CSK Turbo builds a non-intrusive resource overselling system based on the Rubik hybrid deployment engine and dynamic overselling technology:
- Colocation architecture:
- Complementary scheduling: Offline services are processed during off-peak hours of online services, improving the cluster CPU utilization by 30% and memory utilization by 10%.
- QoS guarantee mechanism: The Rubik engine uses the single-node resource orchestration, real-time interference detection, and health monitoring modules to suppress the performance interference of offline services in online services. Pods are classified into three levels: online (high QoS), offline (low QoS), and overselling (dynamic reuse). The admission controller is used to implement priority isolation.
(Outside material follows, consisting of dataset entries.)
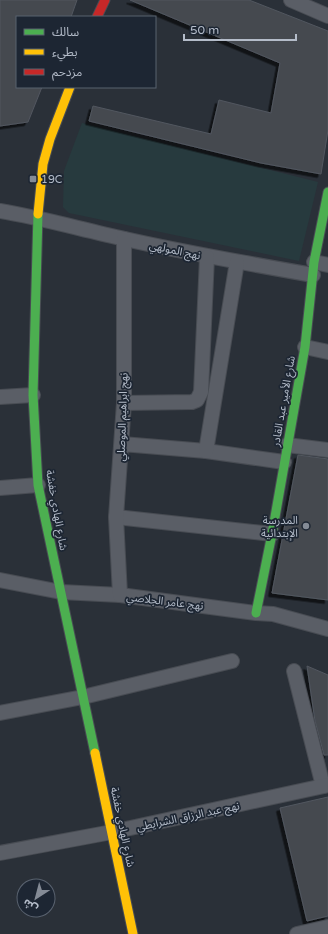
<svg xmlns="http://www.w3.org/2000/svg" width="328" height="934" font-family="'Varela Round','Noto Sans Arabic',sans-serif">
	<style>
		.green { fill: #273a3e }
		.building { fill: #444950; stroke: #52575f; filter: url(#shadow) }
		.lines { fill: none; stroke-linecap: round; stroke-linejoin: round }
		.street-casing { stroke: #484c53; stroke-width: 16 }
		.fast-casing { stroke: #484c53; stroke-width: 11 }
		.slow-casing { stroke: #484c53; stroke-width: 11 }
		.jam-casing { stroke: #484c53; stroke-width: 11 }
		.street { stroke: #5a5e66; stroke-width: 14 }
		.fast { stroke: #4caf50; stroke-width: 9 }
		.slow { stroke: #ffc107; stroke-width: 9 }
		.jam { stroke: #c62828; stroke-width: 9 }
		.poi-dot { fill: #848b96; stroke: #1d2633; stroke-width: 1.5 }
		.labels { text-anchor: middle; stroke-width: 3.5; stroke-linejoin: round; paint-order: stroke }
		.poi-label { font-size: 11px; fill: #b4bcc9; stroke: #1d2633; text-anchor: start }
		.street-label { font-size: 11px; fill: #b4bcc9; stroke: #1d2633 }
	</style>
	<defs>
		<filter id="shadow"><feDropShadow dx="-3.5" dy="3.5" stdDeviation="0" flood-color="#0009"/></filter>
	</defs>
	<rect width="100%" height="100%" fill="#2a3038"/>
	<!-- green -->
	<path class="green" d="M82,123L318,182L299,261L69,213L63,207L64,171Z"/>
	<!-- building -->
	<g class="building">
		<path d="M0,0H77L71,17H17V87H42L28,122L0,126Z"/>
		<path d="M130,0H249L328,31V130L321,174L261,163L89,121L93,106L211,134L219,100L271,113L280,63Z"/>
		<path d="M298,455L328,459V600L272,593Z"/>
		<path d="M307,666L328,675V755H324L315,721Z"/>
		<path d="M328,797V916L307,921L280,808Z"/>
	</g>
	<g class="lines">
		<defs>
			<g id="street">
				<path d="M291,0L328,16"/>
				<path d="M0,211C42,218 83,230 125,239C187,253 250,264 313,275"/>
				<path d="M314,262L328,265"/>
				<path d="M305,347L328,352"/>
				<path d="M0,397L33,395"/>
				<path d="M124,403L192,402L197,400L201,392L207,257"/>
				<path d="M122,444L206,451L284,462"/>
				<path d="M287,445L328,450"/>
				<path d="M206,451L237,262"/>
				<path d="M0,488L38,485"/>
				<path d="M116,517L272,534"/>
				<path d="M0,580L61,592L120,595L256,613L273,614L328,629"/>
				<path d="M120,595L116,517L124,403V239"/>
				<path d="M294,671L323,786"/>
				<path d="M0,713L83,697L232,661"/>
				<path d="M0,853L112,832L328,785"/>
				<path d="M297,934L328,927"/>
			</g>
			<g id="fast">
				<path d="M38,214L33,395L38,485L95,753"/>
				<path d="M256,613L272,534L305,347L314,262L328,192"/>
			</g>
			<g id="slow">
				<path d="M38,214L43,164L50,139L70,87"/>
				<path d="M95,753L133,934"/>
			</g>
			<path id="jam" d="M97,17L105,0"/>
		</defs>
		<!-- street casing -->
		<use href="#street" class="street-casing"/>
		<!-- fast casing -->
		<use href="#fast" class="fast-casing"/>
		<!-- slow casing -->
		<use href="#slow" class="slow-casing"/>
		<!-- jam casing -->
		<use href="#jam" class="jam-casing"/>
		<!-- street -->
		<use href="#street" class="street"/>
		<!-- fast -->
		<use href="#fast" class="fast"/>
		<!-- slow -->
		<use href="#slow" class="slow"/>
		<!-- jam -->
		<use href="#jam" class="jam"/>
	</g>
	<!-- markers -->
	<g class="poi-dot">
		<rect x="29" y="175" width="8" height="8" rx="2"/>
		<circle cx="306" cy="526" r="4"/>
	</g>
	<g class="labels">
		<!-- poi labels -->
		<g class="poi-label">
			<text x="41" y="183">19C</text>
			<text x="298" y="524" text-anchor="end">المدرسة<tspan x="298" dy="13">الإبتدائية</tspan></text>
		</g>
		<!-- street labels -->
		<g class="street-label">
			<text transform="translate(175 250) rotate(12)" y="4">نهج المولهي</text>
			<text transform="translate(283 401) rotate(-80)" y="4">شارع الأمير عبد القادر</text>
			<text transform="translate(122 417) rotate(-88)" y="4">نهج ابراهيم الموصلي</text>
			<text transform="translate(57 510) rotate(80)" y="4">شارع الهادي خفشة</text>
			<text transform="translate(165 601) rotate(7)" y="4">نهج عامر الجلاصي</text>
			<text transform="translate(188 816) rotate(-12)" y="4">نهج عبد الرزاق الشرايطي</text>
			<text transform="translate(123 827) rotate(78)" y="4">شارع الهادي خفشة</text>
		</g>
	</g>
	<!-- legend -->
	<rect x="16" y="16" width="140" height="72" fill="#1d2633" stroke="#59626f"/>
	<rect x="24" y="29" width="20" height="6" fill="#4caf50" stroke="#59626f"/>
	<text x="52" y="36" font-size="12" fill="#b4bcc9">سالك</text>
	<rect x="24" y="49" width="20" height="6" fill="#ffc107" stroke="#59626f"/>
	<text x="52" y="56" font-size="12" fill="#b4bcc9">بطيء</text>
	<rect x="24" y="69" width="20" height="6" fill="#c62828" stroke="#59626f"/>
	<text x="52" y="76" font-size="12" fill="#b4bcc9">مزدحم</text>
	<!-- north arrow -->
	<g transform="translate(36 898) rotate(216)"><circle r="19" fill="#1d2633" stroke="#59626f"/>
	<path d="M0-3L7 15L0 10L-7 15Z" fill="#848b96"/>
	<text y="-6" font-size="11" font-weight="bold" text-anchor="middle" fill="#b4bcc9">ش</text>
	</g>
	<!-- scale -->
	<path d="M184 34v6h112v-6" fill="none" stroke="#b4bcc9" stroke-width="2"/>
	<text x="190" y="34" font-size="12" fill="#b4bcc9" stroke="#1d2633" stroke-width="3" paint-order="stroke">50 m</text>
</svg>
- Dynamic resource overselling technology:
- Prediction algorithm-driven: Resource profiles are built based on historical data, and oversellable CPU and memory resources of nodes are mined to solve the problem of temporal resource aggregation.
- Customized scheduler: schedules low-priority pods based on the number of oversold resources, breaking the limit of traditional static resource allocation.
Benefits
- Higher resource utilization: CPU and memory utilization is significantly improved, reducing hardware procurement costs.
- Service compatibility and stability: The solution supports the hybrid deployment of online web services and offline AI training, and is applicable to scenarios such as finance and AI inference. The real-time health check and automatic recovery mechanisms ensure that the QoS jitter rate of online services is less than 1%.
- Optimized O&M efficiency: The pluggable architecture simplifies Kubernetes cluster reconstruction. The dynamic overselling mechanism reduces manual O&M intervention and reduces O&M costs.
- Security compliance: Using technologies such as kernel-level CPU and memory isolation and network bandwidth suppression, the solution meets financial-level security standards.